Bin übrigens eingenickt und das in der Mittagsvorstellung und habe eigentlich auch keine Lust auf die jetzt schon präpotent angekündigte neue Trilogie von Rian Johnson – der übrigens (danke an Stefan Kauertz) die einzige Breaking-Bad-Folge inszeniert hat, die ich je doof fand: die mit der Fliege.

UPDATE/NACHTRAG/MÖGLICHER SPOILER
Hier ein Zitat von Rian Johnson aus einem Interview mit der L.A.-Times über sein Handling von Snoke. Ich glaube, das finde ich cool. Ich glaube, ich hatte mir mehr von Snoke versprochen, weil er so scheiße aussieht, das wollte ich nicht so stehen lassen. Aber fair enough, Mr. Johnson:

LATIMES: Fans have been obsessed with Snoke’s origins since “The Force Awakens,” and while we get to know him much more in “The Last Jedi,” you don’t necessarily give that answer. Does it matter who he was?

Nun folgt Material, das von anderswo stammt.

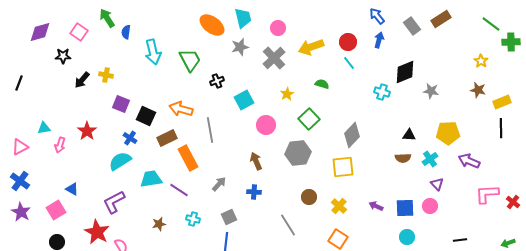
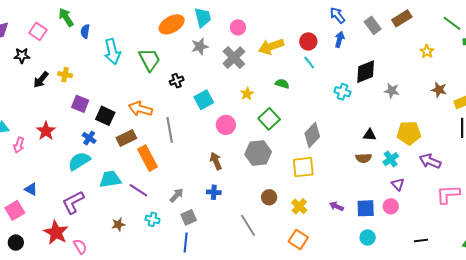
orange ellipse: (212, 25) -> (172, 24), turned -65
yellow star: (481, 61) -> (427, 52), moved
gray arrow: (219, 184) -> (177, 195), moved

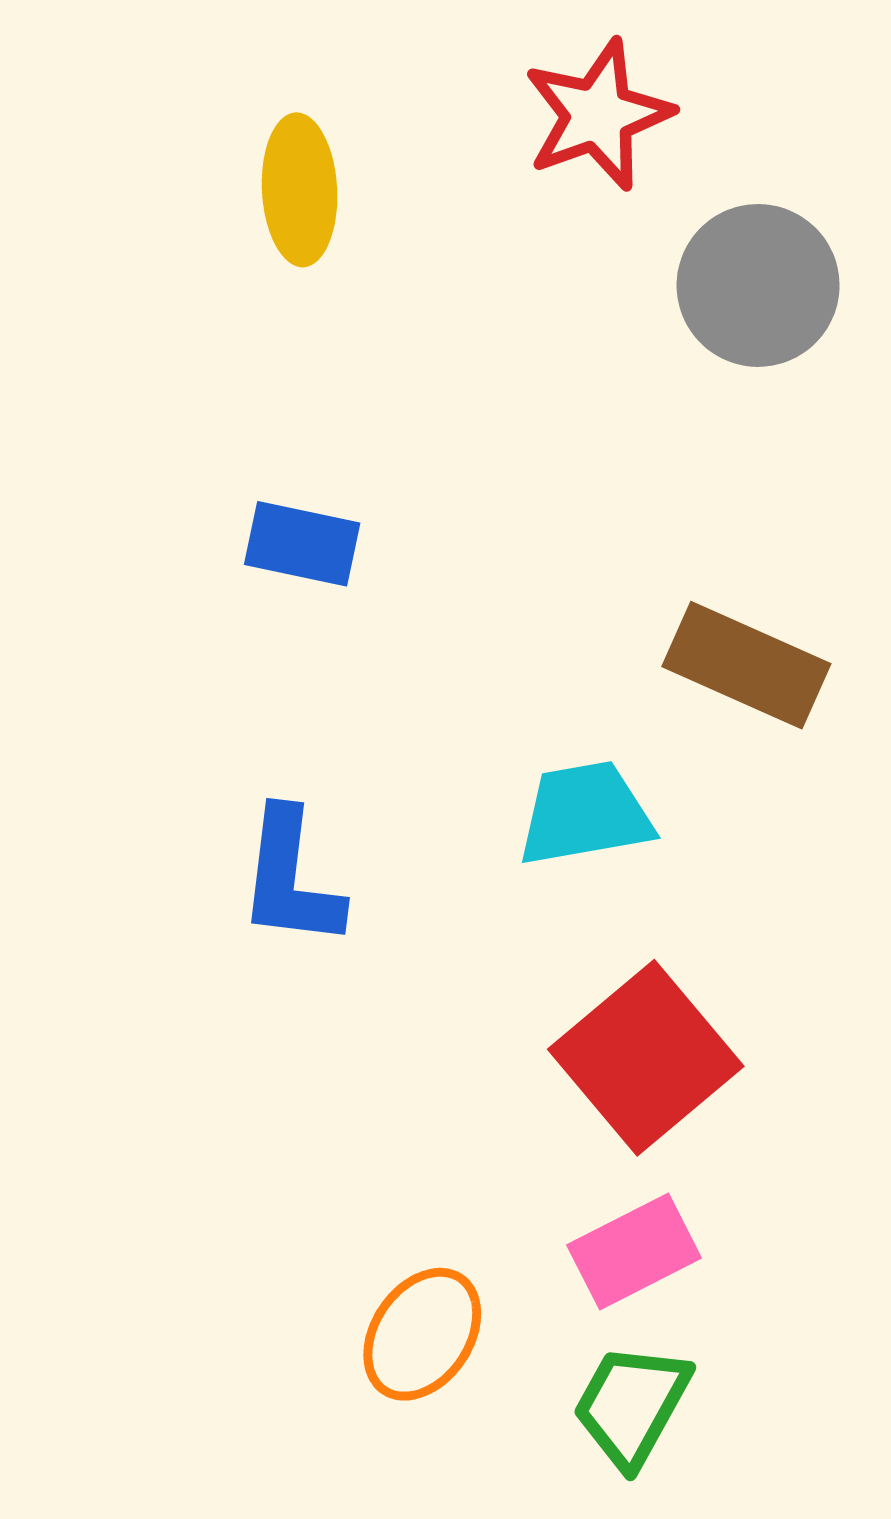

JOHNSON: Not in this story it doesn’t, which is not to say it wouldn’t be interesting — they might explore it in the next movie or elsewhere. I wrote this script before “The Force Awakens” came out, so when I wrote it, the “Who is Snoke?” mania hadn’t arisen with the fans yet. Even if it had, my perspective is it’s similar to how the Emperor was handled. The first three movies you know nothing about the Emperor because you don’t have to, because that’s not the story. You know exactly what you need to know. Whereas in the prequels, you know everything about him because that is the story.

In this movie, Rey doesn’t really care where he comes from, so if in any of their scenes he had stopped and done a 30-second monologue about how he is [Darth] Plagueis or whoever, Rey would have blinked and looked confused and the scene would have gone on … and we would have ended up cutting it in the editing room because it doesn’t matter to the story right now.